Dr Suzy Ling was last year suspended for 12 months for foraging equipment stocks and injecting herself while on duty at Salisbury District Hospital in Wiltshire.
A Medical Practitioners Tribunal has now extended her stay for another year as she displays only limited insight into the gravity of her wrongdoing.
The doped-up paediatrician was first discovered when a registrar noticed purple discolourations on Dr Suzy Ling’s hand, before finding a brown paper bag with used cannulas and sharps in her coat pocket.
The registrar told the tribunal that Dr Ling had been behaving oddly that day and appeared lethargic and kept rubbing her face.
Another doctor told the tribunal that she was extremely pale and waxy in appearance and her hand looked odd as it was purple and enlarged.

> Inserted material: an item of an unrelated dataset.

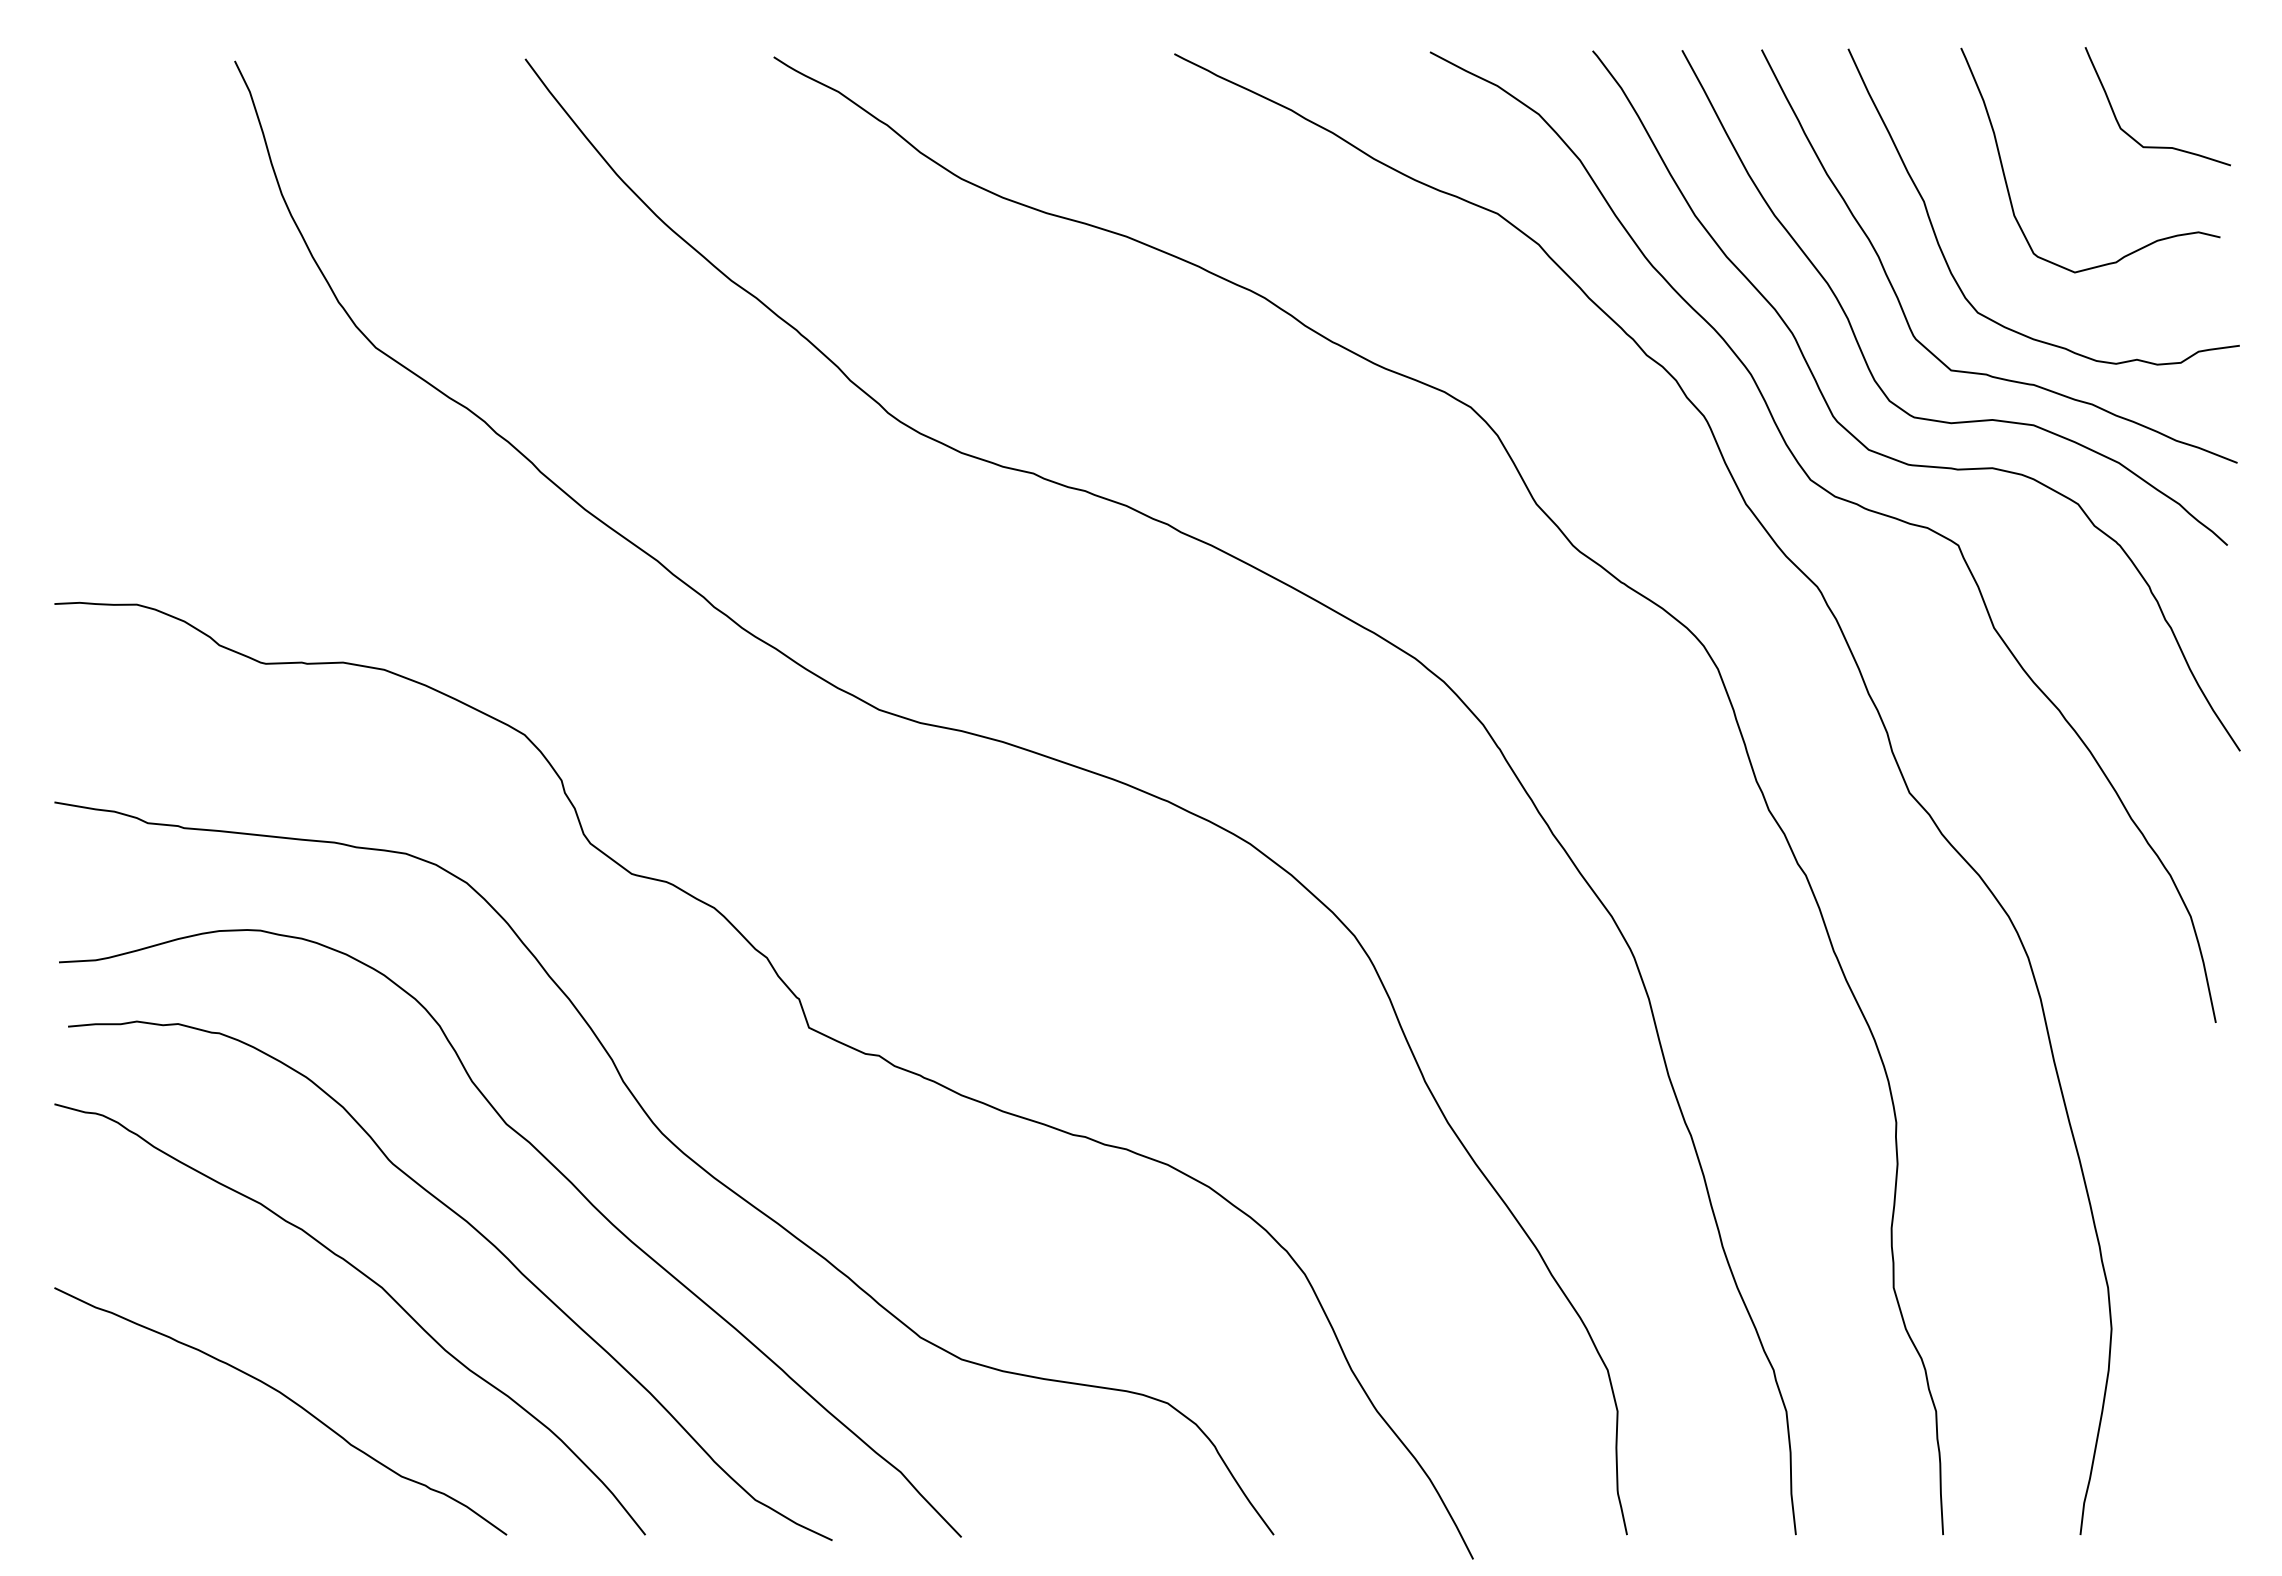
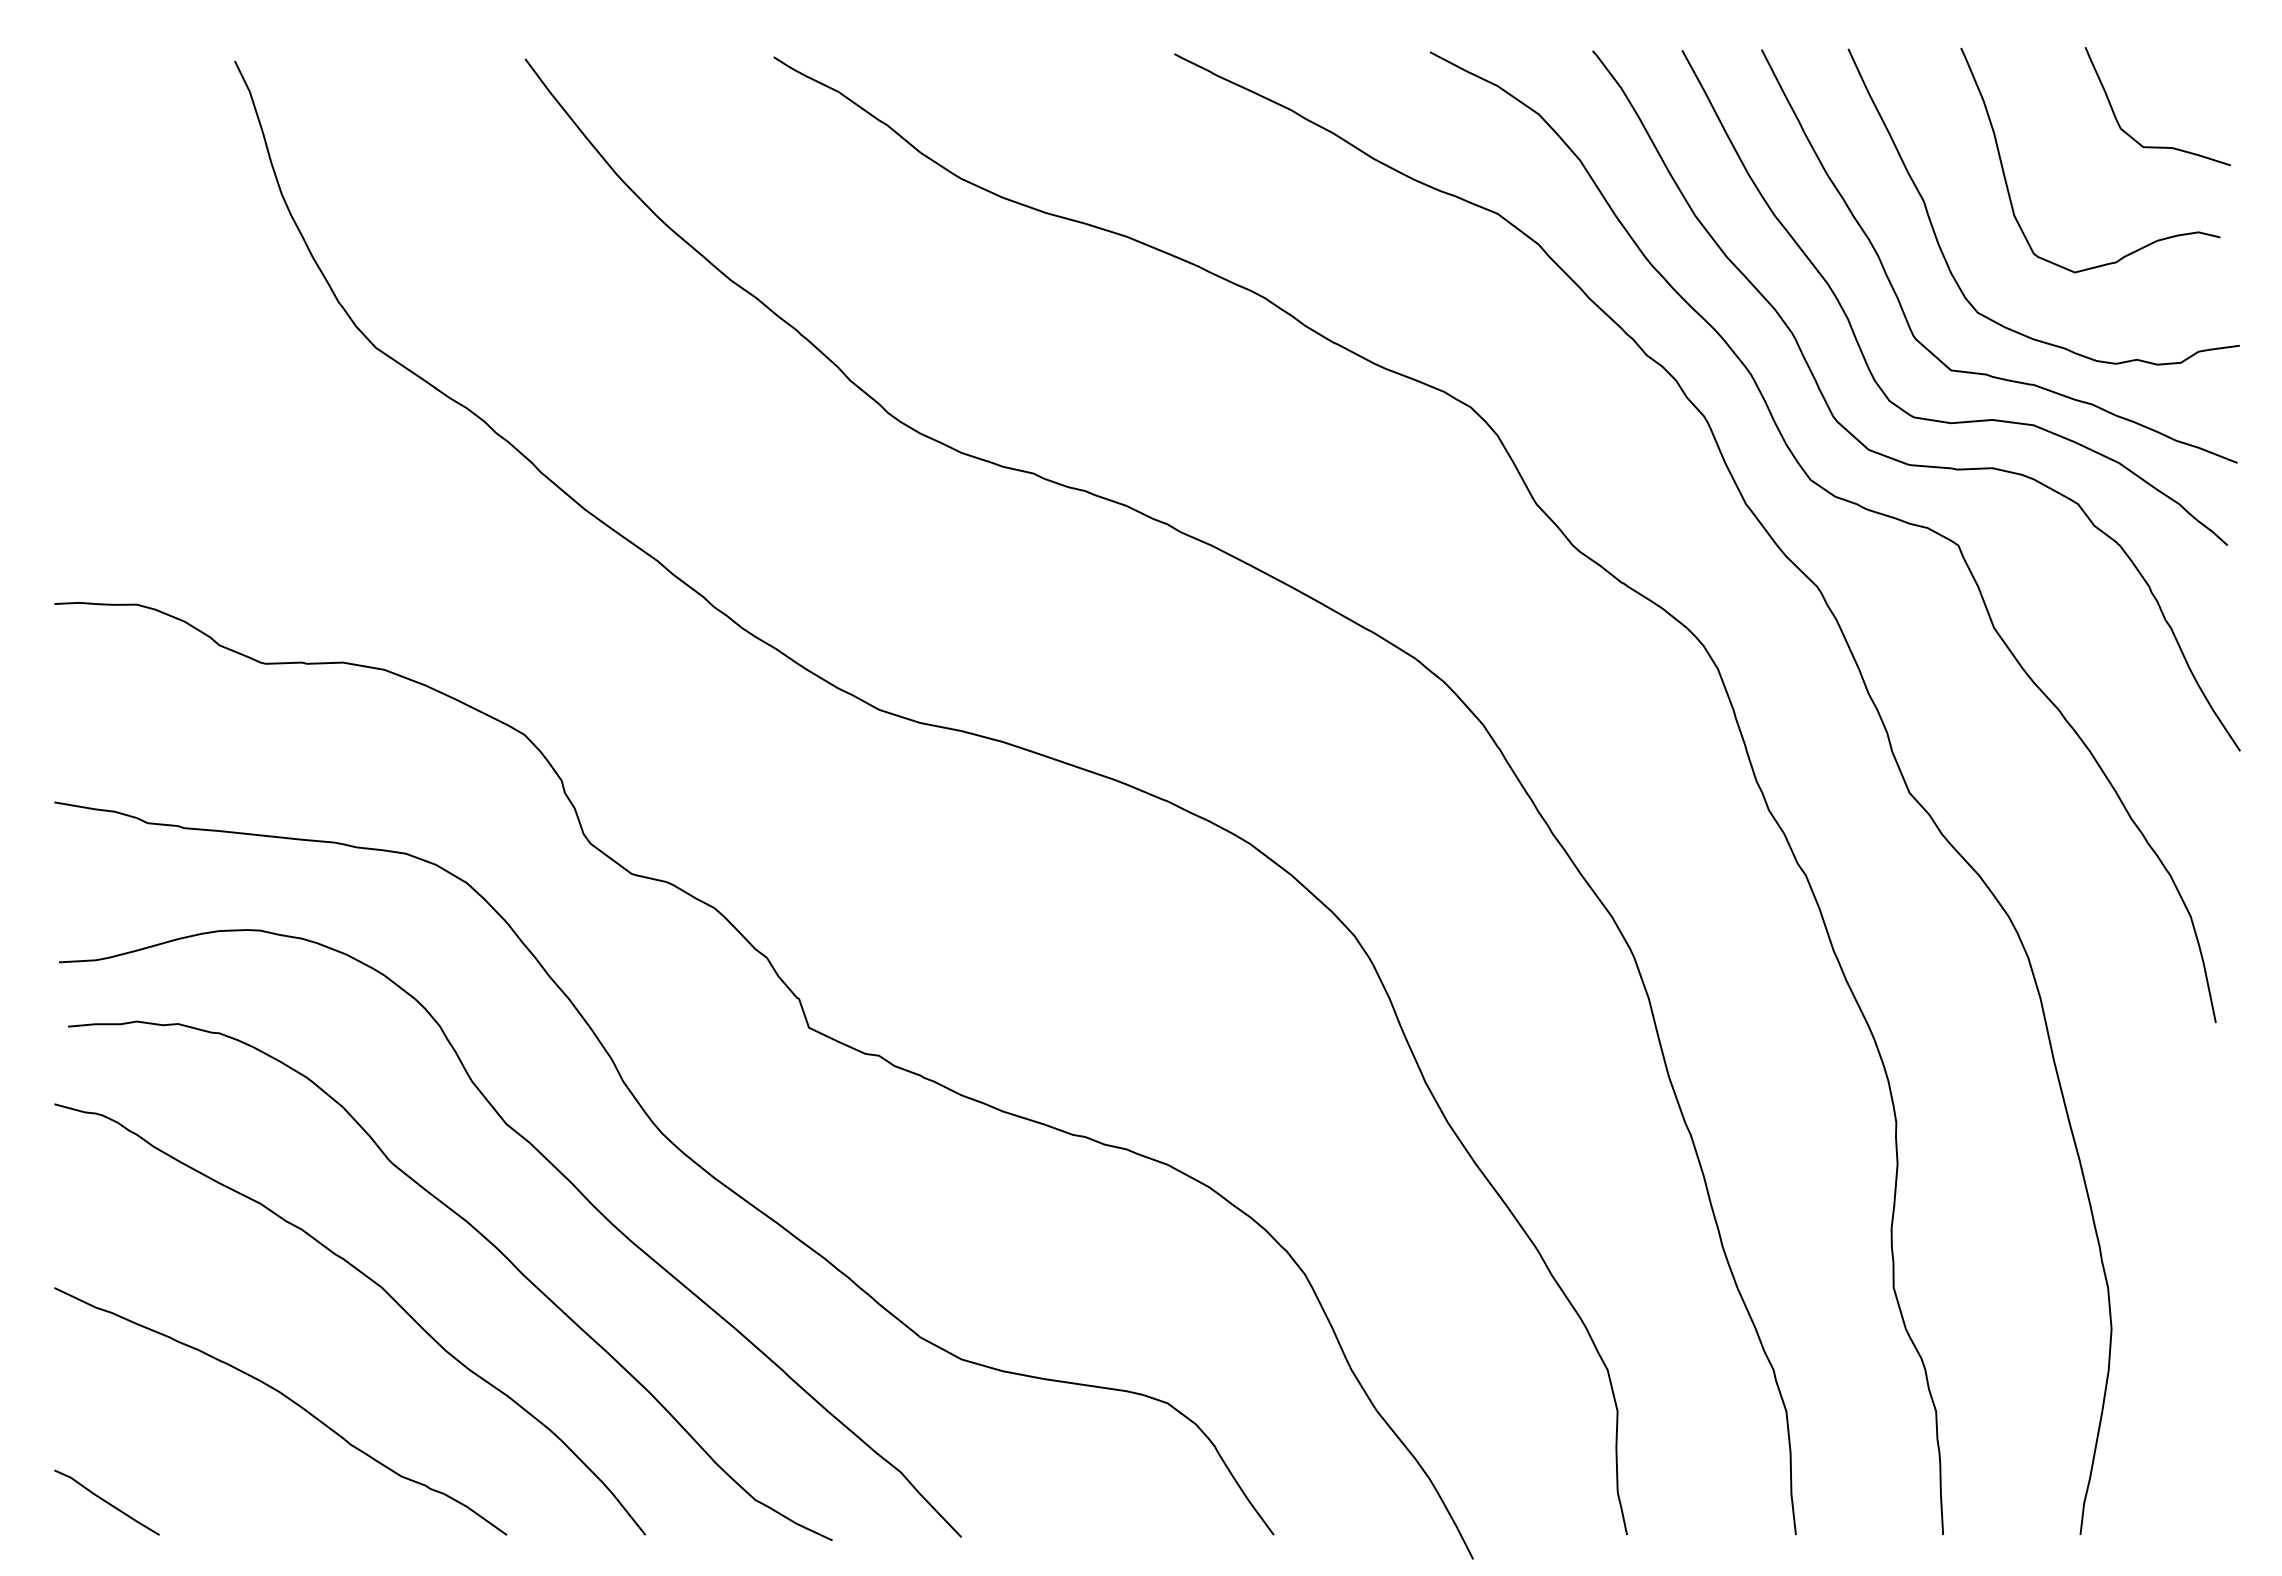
line at (106, 1502): none -> present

Initially when confronted Dr Ling insisted her haggard appearance was down to a loss of fluids, saying she used to drink too much Diet Iron Brew and while attempting to cut down had not had sufficient water as a replacement.
She then even tried to claim she’d only stolen the needles to clean her fish tank.
In a bizarre statement given to the hospital and read out to the tribunal, she said that on one occasion, after discussing it with the nurses on shift, she took a few of the small orange, sharp needles, and some small syringes.
She said that she took them home to use in her marine fish tank, as she needed to draw up, and inject a type of pest anemone.
Dr Ling was barred by the hospital in 2017 and police ransacked her house and questioned her, although they eventually dropped the case.
However, when Dr Ling was interviewed by the General Medical Council (GMC) in 2019, she admitted self-injecting to keep her focused during her work.
She said that she’d made an enormous mistake and took an unnamed drug, needles, syringes and cannulas, from the paediatric ward, of Salisbury District Hospital, and she said that she self-injected the unnamed drug, on more than one occasion, usually whilst working.
And that she did this because it gave her an energy boost, and focus, that helped her cope with long, and variable hours, and that she knew this was wrong, and that she accepts that it was her own fault and no one else’s.
She should, of course, be fired because she was on drugs whilst on duty, and there’s no excuse for that, and now she needs help with her addiction, and she should never be able to get a job as a doctor again because she can’t ever be trusted again.
She will, of course, probably get fired because theft of medications is extremely serious. However, physicians and nurses are human, they’re not robots, and they do make mistakes.